**GIVEN PASSAGE:**
- Opening Delimiter -
Faction represented in the Knesset
- 1959–1961: Progressive Party
- 1961: Liberal Party

Personal details
- Born: 6 July 1900 Germany
- Died: 25 July 1961 (aged 61)

= Shimon Kanovitch =

Israeli physician and politician

Dr Shimon Kanovitch (שמעון כנוביץ'; 6 July 1900 – 25 July 1961) was an Israeli physician and politician who served as a member of the Knesset for the Progressive Party and Liberal Party between 1959 and 1961.

==Biography==
Born in Germany in 1900, Kanovitch studied medicine at university in Königsberg, Frankfurt and Tübingen, and was certified as a paediatrician. During his youth he joined the Zionist Movement and Zionist student organisations, and later became secretary of the Zionist Federation in Germany.
- Closing Delimiter -
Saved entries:
- Opening Delimiter -
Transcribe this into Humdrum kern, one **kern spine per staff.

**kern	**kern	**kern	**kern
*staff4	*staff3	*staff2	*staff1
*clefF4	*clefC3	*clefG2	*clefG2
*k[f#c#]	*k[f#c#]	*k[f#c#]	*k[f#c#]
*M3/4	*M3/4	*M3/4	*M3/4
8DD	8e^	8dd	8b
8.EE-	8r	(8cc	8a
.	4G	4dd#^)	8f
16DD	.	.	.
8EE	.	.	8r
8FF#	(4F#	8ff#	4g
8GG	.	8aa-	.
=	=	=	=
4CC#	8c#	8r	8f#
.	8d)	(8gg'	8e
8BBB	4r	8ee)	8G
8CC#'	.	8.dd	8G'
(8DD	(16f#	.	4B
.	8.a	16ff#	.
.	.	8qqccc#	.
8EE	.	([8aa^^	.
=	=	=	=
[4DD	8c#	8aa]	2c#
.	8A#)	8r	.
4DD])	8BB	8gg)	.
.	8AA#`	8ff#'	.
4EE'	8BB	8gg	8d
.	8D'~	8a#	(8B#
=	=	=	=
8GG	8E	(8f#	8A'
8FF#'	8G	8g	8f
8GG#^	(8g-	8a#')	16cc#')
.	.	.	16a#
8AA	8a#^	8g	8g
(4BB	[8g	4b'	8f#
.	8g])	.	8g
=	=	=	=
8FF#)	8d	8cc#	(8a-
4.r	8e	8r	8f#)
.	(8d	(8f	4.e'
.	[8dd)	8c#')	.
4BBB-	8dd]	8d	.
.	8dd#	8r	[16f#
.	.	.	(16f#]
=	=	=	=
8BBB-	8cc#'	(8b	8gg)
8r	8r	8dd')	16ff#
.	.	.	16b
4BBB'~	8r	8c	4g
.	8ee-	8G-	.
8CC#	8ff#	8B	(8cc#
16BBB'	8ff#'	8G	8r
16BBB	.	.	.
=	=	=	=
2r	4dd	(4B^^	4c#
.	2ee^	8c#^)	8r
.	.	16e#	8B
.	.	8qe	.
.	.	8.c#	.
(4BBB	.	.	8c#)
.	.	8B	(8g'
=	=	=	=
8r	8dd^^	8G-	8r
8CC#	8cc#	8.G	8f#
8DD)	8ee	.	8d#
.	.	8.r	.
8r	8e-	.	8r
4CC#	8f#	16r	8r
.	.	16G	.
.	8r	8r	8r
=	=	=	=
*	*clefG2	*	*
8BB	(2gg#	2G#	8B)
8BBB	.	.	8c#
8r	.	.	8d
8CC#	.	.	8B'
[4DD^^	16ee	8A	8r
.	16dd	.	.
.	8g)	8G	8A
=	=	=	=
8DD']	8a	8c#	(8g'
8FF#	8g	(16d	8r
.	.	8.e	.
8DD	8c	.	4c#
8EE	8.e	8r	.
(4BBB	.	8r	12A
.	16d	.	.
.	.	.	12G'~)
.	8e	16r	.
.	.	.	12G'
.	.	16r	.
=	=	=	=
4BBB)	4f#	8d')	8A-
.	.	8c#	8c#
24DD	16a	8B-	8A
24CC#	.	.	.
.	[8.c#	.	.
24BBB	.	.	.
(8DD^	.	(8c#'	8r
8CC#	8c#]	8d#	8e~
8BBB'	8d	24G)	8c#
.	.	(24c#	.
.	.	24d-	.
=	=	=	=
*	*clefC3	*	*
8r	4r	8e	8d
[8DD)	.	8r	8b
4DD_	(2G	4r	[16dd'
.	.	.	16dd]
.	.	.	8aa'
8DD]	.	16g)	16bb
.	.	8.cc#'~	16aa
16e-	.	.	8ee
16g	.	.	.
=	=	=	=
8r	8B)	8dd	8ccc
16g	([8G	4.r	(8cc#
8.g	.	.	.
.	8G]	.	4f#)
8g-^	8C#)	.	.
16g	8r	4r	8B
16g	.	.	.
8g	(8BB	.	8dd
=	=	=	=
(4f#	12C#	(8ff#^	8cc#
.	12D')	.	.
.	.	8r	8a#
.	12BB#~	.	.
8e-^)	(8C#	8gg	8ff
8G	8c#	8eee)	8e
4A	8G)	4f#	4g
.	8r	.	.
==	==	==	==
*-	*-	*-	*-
- Closing Delimiter -
**WORK TASK:** Please translate this sentence from the Shimon Kanovitch passage into Spanish: "During his youth he joined the Zionist Movement and Zionist student organisations, and later became secretary of the Zionist Federation in Germany."

**EXERCISE SOLUTION:** Durante su juventud se unió al Movimiento Sionista y a organizaciones estudiantiles sionistas, y más tarde llegó a ser secretario de la Federación Sionista en Alemania.